= Beginning of Section =
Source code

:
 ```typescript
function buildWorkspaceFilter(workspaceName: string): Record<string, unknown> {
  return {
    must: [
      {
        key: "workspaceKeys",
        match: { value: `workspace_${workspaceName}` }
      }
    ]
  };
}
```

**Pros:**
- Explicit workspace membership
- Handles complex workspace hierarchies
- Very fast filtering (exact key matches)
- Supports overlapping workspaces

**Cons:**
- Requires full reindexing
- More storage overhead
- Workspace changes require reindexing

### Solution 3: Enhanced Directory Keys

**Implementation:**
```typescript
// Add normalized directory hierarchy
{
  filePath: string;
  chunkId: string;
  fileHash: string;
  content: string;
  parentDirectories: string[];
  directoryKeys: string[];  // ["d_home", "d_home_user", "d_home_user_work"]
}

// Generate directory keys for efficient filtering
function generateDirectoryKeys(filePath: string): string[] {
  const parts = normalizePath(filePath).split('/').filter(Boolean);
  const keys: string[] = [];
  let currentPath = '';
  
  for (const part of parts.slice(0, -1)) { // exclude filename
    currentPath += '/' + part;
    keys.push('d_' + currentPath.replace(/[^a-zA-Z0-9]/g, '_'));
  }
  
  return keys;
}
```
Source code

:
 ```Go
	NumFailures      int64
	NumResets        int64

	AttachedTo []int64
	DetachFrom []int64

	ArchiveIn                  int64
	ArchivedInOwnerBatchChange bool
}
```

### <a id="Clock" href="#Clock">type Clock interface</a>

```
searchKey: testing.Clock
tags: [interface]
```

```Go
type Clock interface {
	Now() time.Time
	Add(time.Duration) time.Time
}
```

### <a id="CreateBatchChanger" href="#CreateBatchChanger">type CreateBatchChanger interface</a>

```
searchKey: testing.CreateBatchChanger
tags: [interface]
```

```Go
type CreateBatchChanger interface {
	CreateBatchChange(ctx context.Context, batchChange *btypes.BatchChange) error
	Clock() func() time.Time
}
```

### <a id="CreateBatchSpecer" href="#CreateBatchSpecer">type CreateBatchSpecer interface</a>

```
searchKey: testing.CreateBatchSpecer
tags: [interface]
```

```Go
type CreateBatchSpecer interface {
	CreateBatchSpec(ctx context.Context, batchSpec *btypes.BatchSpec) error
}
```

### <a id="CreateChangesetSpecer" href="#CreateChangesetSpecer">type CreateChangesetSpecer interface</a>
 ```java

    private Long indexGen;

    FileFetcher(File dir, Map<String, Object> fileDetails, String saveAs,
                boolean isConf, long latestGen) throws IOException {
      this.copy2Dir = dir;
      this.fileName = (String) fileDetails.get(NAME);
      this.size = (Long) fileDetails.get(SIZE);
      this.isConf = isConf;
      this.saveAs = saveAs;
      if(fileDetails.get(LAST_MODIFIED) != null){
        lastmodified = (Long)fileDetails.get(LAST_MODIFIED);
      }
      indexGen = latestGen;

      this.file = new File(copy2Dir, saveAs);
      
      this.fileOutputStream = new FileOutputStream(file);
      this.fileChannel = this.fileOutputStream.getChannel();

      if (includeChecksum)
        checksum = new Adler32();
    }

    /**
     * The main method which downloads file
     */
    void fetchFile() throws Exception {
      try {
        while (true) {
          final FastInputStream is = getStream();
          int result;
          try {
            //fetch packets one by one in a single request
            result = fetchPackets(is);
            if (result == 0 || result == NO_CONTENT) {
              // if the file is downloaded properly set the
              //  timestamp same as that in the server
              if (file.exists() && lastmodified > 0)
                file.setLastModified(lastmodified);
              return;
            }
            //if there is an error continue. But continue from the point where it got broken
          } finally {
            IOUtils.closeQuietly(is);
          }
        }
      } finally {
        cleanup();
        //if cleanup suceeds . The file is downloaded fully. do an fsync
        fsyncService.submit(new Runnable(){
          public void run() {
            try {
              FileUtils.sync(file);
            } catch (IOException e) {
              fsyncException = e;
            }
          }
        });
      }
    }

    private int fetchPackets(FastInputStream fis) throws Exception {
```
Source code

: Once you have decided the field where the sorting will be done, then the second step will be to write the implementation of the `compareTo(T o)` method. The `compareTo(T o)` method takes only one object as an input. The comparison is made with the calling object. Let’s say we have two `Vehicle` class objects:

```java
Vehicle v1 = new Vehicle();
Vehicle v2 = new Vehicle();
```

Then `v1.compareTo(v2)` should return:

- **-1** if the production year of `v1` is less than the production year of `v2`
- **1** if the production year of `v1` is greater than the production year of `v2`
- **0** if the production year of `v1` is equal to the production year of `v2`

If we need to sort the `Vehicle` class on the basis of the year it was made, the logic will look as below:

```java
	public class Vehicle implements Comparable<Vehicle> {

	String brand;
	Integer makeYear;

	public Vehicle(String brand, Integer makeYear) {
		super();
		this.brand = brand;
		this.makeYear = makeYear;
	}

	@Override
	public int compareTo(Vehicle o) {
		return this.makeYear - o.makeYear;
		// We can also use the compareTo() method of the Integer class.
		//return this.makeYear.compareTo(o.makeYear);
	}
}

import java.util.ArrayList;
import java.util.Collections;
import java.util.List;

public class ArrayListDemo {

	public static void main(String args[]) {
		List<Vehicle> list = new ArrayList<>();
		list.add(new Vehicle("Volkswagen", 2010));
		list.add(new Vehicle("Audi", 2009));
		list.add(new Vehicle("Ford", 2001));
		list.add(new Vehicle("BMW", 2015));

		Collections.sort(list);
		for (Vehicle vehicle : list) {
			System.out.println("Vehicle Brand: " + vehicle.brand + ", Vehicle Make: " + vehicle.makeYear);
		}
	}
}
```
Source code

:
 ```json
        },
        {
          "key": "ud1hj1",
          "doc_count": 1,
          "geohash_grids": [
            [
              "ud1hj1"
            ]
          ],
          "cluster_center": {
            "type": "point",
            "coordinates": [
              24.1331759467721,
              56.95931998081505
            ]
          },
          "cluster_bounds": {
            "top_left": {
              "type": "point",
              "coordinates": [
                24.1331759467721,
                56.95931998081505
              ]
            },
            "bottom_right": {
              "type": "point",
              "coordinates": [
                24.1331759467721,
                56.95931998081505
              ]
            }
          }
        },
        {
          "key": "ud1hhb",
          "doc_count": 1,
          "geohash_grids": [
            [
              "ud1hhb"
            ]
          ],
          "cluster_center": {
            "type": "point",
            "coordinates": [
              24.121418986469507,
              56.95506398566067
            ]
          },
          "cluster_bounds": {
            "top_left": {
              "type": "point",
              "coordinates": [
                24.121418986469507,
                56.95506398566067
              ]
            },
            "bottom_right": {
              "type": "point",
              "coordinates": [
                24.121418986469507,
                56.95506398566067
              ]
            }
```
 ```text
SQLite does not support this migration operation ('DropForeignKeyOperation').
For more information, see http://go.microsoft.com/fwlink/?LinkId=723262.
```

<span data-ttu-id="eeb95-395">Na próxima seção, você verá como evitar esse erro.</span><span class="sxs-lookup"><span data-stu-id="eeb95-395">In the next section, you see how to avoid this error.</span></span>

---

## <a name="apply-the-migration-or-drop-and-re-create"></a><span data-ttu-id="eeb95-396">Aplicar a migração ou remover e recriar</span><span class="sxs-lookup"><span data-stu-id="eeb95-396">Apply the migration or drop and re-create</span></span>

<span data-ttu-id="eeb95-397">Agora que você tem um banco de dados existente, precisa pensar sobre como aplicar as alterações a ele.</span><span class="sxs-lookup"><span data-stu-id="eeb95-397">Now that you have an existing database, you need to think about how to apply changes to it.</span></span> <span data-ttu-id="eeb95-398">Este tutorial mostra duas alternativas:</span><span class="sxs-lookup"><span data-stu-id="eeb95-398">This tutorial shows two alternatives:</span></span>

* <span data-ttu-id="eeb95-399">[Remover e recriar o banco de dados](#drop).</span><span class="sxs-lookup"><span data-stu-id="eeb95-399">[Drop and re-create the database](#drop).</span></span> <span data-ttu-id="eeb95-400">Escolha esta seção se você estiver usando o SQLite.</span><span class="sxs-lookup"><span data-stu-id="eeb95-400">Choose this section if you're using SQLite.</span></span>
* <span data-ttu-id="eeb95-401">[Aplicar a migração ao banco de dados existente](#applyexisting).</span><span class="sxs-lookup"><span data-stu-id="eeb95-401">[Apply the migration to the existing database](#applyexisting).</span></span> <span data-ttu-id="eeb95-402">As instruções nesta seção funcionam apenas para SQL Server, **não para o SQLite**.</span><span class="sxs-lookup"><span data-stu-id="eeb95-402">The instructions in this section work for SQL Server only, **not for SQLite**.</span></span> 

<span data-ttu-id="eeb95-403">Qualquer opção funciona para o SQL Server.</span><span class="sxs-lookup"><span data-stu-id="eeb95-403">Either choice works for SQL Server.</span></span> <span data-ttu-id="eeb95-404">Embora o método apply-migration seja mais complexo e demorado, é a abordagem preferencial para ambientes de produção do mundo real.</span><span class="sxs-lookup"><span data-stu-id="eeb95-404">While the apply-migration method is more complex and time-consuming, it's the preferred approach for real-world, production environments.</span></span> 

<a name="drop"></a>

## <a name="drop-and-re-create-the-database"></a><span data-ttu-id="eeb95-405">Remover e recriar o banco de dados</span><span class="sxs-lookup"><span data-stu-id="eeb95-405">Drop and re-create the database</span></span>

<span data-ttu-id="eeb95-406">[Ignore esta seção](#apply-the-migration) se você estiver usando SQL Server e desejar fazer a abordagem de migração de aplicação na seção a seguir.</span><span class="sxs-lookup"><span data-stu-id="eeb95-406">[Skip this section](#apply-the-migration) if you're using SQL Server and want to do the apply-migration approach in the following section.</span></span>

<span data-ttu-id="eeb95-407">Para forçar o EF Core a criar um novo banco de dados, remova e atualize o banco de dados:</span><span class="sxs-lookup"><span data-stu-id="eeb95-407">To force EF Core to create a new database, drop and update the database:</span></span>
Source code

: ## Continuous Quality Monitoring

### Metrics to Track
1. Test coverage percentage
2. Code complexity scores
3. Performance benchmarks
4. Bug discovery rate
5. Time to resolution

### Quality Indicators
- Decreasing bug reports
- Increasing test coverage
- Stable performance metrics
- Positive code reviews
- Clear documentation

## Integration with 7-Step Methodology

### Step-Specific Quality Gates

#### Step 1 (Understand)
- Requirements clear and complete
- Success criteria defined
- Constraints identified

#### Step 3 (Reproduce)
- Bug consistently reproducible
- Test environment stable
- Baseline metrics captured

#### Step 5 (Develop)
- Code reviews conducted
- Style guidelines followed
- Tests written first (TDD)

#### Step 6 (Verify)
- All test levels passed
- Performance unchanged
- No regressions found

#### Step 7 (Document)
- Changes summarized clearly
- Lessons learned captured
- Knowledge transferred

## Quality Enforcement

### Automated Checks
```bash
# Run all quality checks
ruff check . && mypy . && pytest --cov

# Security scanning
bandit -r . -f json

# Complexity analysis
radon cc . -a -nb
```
= End of Section =
__Work instructions__: Wherever the word "latestGen" appears in the records above, copy that line.

__Output below__:
                boolean isConf, long latestGen) throws IOException {
      indexGen = latestGen;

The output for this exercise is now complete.